Tak wygląda jedna „ścieżka poprawy”, której cena w kontekście zmian wprowadzonych do brzmienia wydaje się całkiem przystępna –. zasilacz Teddy’ego kosztuje bowiem 270 euro. Do pełni szczęścia w tej konfiguracji zabrakło mi jedynie nasycenia i zagęszczenia brzmienia w taki sposób, by zyskało należyte dociążenie i naturalną ciepłotę, by stało się trochę głębsze, bardziej emocjonalne czy też muzykalne. Dlatego warto rozważyć drugą możliwość: wykorzystać koaksjalne wyjście Pro-Jecta i potraktować streamer jako funkcjonalny (bo oferujący możliwość odczytu plików 24/192 w trybie gapless!) cyfrowy napęd, współpracujący z DAC-iem wyposażonym w wejście RCA dla sygnału SPDiF. Podczas testu nie dysponowałem niestety przetwornikiem zdolnym obsługiwać sygnał hi-res, wykorzystałem więc ten, z którego korzystam dość często podczas odsłuchu płyt CD – Audionemesis DC-1 Up-grade II (jest on w stanie przyjąć sygnał maks. 24-bit/96kHz, aczkolwiek na wyjściu analogowym daje już tylko 16/44,1). Różnica w stosunku do „konfiguracji
fabrycznej” była więcej niż czytelna: brzmienie nabrało znanych mi, charakterystycznych dla włoskiego „daka” cech, co dowodzi, że wyjście cyfrowe Stream Boxa nie jest tylko ozdobą, a starannie przemyślanym i opracowanym rozwiązaniem. Użytkownicy wysokiej klasy zewnętrznych przetworników cyfrowo-analogowych z elektrycznym wejściem cyfrowym obsługującym sygnał 24/192 mają ułatwione zadanie – jeśli niechętnie korzystają np. z komputera i rozglądają się za przystępnym cenowo transportem z obsługą trybu gapless, bezproblemowo współpracującym z dyskiem sieciowym, koniecznie powinni zainteresować się austriackim streamerem.
Podsumowanie
Pro-Ject stworzył urządzenie, które można potraktować albo jako rozwiązanie kompletne, oferujące całkiem przyzwoite brzmienie, albo jako punkt wyjścia umożliwiający stopniową poprawę dźwięku –. przez zakup lepszego zasilacza/przetwornika cyfrowo-analogowego. Osobiście polecam tę ostatnią opcję, choć i tak uważam, że w każdym wypadku użytkownicy Stream Boxa będą usatysfakcjonowani. DS bez jakiegokolwiek upgrade’u bądź z zasilaczem Teddy’ego Pardo sprawdzi się przede wszystkim z elektroniką o brzmieniu pełnym, nasyconym i organicznym – dobrym wyborem powinny okazać się wzmacniacze takich marek, jak Musical Fidelity, Xindak, Music Hall czy Rotel. Osoby ceniące sobie jednolity design powinny zwrócić uwagę na stosunkowo ciepły i łagodny wzmacniacz dzielony Pro-Jecta, czyli Pre Box/Amp Box. W bardzo rozdzielczych systemach brzmienie może być przesadnie detaliczne.
PLUSY:
- Obsługa plików 24/192 i tryb gapless.
- Poprawne pod każdym względem, łatwe do podrasowania brzmienie.

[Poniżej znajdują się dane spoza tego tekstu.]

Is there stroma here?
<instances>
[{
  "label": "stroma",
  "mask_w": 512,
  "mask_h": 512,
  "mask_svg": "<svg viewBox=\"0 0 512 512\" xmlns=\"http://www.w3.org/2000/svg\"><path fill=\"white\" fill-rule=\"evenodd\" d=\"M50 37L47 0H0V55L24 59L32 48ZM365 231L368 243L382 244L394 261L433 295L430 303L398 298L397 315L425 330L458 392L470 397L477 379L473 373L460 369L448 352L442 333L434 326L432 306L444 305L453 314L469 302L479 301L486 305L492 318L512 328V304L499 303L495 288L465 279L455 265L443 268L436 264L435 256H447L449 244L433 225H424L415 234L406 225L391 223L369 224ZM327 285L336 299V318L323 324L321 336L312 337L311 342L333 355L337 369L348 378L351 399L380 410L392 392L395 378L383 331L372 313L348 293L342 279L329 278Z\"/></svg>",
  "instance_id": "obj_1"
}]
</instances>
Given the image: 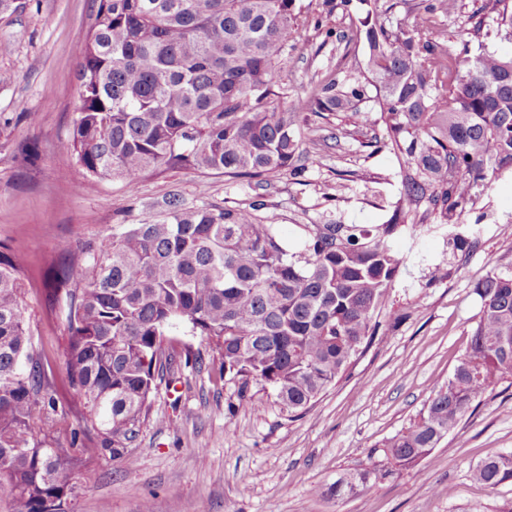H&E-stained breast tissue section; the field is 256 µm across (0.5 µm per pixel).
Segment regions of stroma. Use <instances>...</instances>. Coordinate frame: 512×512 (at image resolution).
Here are the masks:
<instances>
[{"mask_svg": "<svg viewBox=\"0 0 512 512\" xmlns=\"http://www.w3.org/2000/svg\"><path fill=\"white\" fill-rule=\"evenodd\" d=\"M20 2L0 9V246L24 264L25 317L48 360L67 334L65 302L47 297L53 271L113 225L165 215L169 198L198 208L262 199L260 217L280 225L293 251L304 246V225L382 224L391 216L401 192L398 162L364 146L382 128L354 125L342 113L304 127L309 161L300 175L275 176L260 189L190 171L150 175L132 189L87 177L63 144L78 104L92 0ZM336 3L296 0L300 28L288 50L281 109L298 111L326 71L362 66L360 15ZM310 38L319 53L307 46ZM394 244L401 266L376 339L298 417L258 385L242 408L203 338L176 324L177 379L154 391L129 450L132 465L103 458L73 474L69 512H142L147 504L153 512H512V481L491 490L472 478L486 456L512 451V379L484 394L417 466L340 499L326 493L418 418L465 352L480 310L475 283L512 269V171L458 223ZM438 265L445 275L436 280ZM188 347L198 363L185 362Z\"/></svg>", "mask_w": 512, "mask_h": 512, "instance_id": "1", "label": "stroma"}]
</instances>
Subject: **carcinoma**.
I'll return each mask as SVG.
<instances>
[{"mask_svg": "<svg viewBox=\"0 0 512 512\" xmlns=\"http://www.w3.org/2000/svg\"><path fill=\"white\" fill-rule=\"evenodd\" d=\"M79 66V105L64 148L91 177L130 186L167 170L218 173L262 185L300 172L308 116L378 114L400 162L403 191L384 224H305L288 250L278 225L248 207L190 208L168 201L162 219L120 224L79 248L51 278L64 296L67 385L89 425L67 412L50 363L33 348L17 256L0 252V484L13 512H68L71 474L102 458L132 464L150 396L173 363L169 329L191 325L238 383L269 386L288 413L304 411L375 336L376 312L401 260L391 241L455 224L512 170V55L448 47L449 0H418L411 23L379 0H359L365 61L356 75L326 73L280 112V73L298 26L295 0H94ZM497 33L512 40L509 0H486ZM467 22L462 44L488 35ZM481 307L451 376L419 421L379 449L385 466L349 474L341 498L409 468L454 432L489 388L512 378V272L474 288ZM493 489L512 480V451L473 469Z\"/></svg>", "mask_w": 512, "mask_h": 512, "instance_id": "1", "label": "carcinoma"}]
</instances>
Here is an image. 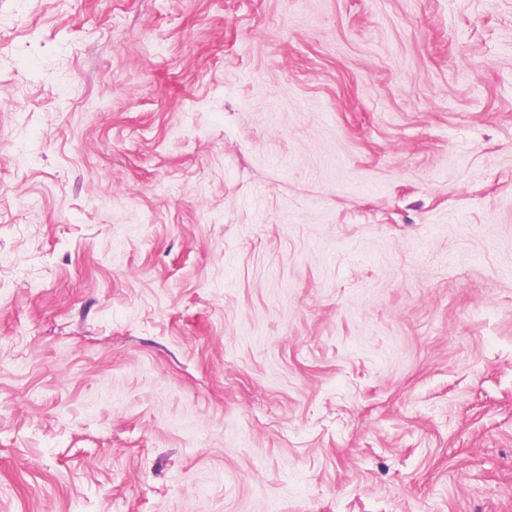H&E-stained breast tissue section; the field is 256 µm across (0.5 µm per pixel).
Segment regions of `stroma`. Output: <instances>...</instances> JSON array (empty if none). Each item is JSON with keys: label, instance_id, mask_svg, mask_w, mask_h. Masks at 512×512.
<instances>
[{"label": "stroma", "instance_id": "35a3bbf8", "mask_svg": "<svg viewBox=\"0 0 512 512\" xmlns=\"http://www.w3.org/2000/svg\"><path fill=\"white\" fill-rule=\"evenodd\" d=\"M0 512H512V0H0Z\"/></svg>", "mask_w": 512, "mask_h": 512}]
</instances>
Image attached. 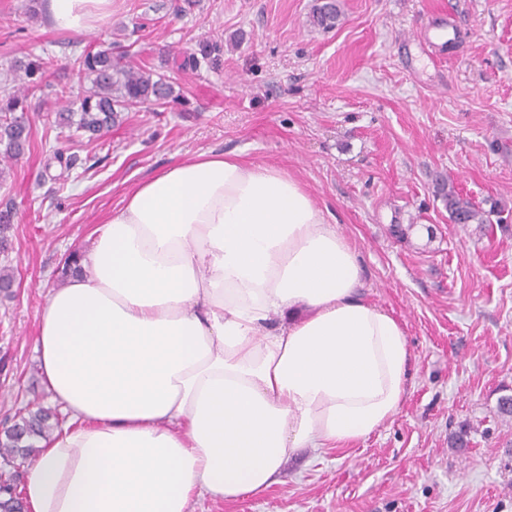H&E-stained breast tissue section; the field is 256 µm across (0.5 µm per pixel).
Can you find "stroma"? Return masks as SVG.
<instances>
[{
	"label": "stroma",
	"instance_id": "1",
	"mask_svg": "<svg viewBox=\"0 0 512 512\" xmlns=\"http://www.w3.org/2000/svg\"><path fill=\"white\" fill-rule=\"evenodd\" d=\"M112 0L88 33L54 27L44 0H0V69L52 58L28 96L29 149L0 160V210L15 207L0 268V432L54 407L35 338L65 257L126 195L189 155L237 153L285 168L365 265L366 300L402 326L411 386L394 420L346 448H303L278 484L195 512H512V0ZM455 6L443 60L409 68L405 37ZM221 46L212 67L201 47ZM165 75L147 102L99 138L57 132L54 88L89 82L72 62L100 45ZM76 156L64 168L59 156ZM451 180L475 205L498 202L491 234L451 223L435 193ZM466 429L469 443L451 447ZM340 12L335 0H325L319 5L311 18V23L319 28L331 29L336 26Z\"/></svg>",
	"mask_w": 512,
	"mask_h": 512
}]
</instances>
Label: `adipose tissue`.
I'll use <instances>...</instances> for the list:
<instances>
[{
    "mask_svg": "<svg viewBox=\"0 0 512 512\" xmlns=\"http://www.w3.org/2000/svg\"><path fill=\"white\" fill-rule=\"evenodd\" d=\"M93 30L112 0H45ZM48 291L36 352L69 422L41 441L24 512H194L278 483L399 413L412 353L362 295L363 259L287 170L200 152L156 173Z\"/></svg>",
    "mask_w": 512,
    "mask_h": 512,
    "instance_id": "obj_1",
    "label": "adipose tissue"
}]
</instances>
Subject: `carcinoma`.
I'll return each instance as SVG.
<instances>
[{"mask_svg": "<svg viewBox=\"0 0 512 512\" xmlns=\"http://www.w3.org/2000/svg\"><path fill=\"white\" fill-rule=\"evenodd\" d=\"M340 12L336 0H323L311 18V23L319 28L331 29L336 26ZM122 57H115L112 51L88 50L75 60L79 70L90 78L91 88L76 95L72 90L61 88L55 92L58 100L64 102L61 110L55 113V123L61 129L83 131L92 137L100 135L119 123L122 113L151 100L167 97L164 75L151 70L124 65ZM16 77L5 78L4 99L0 104V144L5 145L4 157L14 159L24 153L32 138V128L22 114H17L22 97L12 91L10 83ZM438 193L448 204V217L451 222L463 220L476 224L483 233L492 231L486 226L488 219L482 208L462 197L450 181H441ZM58 428L57 417L49 409L38 408L20 416L19 422L5 432L0 442V457L6 462L20 465L39 454L40 449L34 440L48 437ZM0 512H20L17 492L8 482L0 484Z\"/></svg>", "mask_w": 512, "mask_h": 512, "instance_id": "1", "label": "carcinoma"}]
</instances>
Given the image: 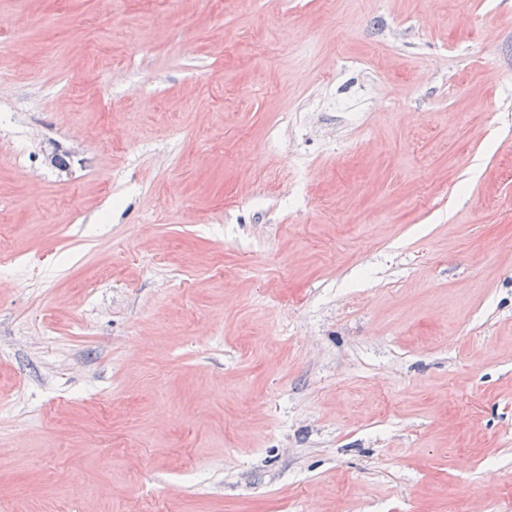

- Dobra implementacja wyjścia cyfrowego.
MINUSY: - Z firmowym zasilaczem brzmienie niezbyt muzykalne, zastosowanie lepszego poprawia jakość dźwięku.
OGÓŁEM:
Dla każdego coś miłego: można albo poprzestać na rozwiązaniu firmowym, albo poprawić brzmienie dedykowanym zasilaczem/DAC-iem.
Ocena: 8/10
Pro-Ject Stream Box DS - sieciowy odtwarzacz audio
Waga: 2,6 kg
Wymiary: 206x72x19. mm
Najważniejsze cechy:
- Odtwarzane formaty: MP3, FLAC (24bit/192kHz), WMA, AAC, LPCM (24bit/192kHz), Ogg Vorbis 1.0
- Funkcja gapless dla wszystkich odtwarzanych formatów
- Ethernet (RJ45; 10/100 Mbit/s) i WLAN (IEEE 802.11 b/g)
- Przetwornik cyfrowo-analogowy Cirrus Logic CS4344 24-bit/192kHz
- Wyjścia: liniowe RCA i koaksjalne cyfrowe
- Wejścia: 2xUSB (dla pamięci flash, dysków twardych oraz urządzeń firmy Apple)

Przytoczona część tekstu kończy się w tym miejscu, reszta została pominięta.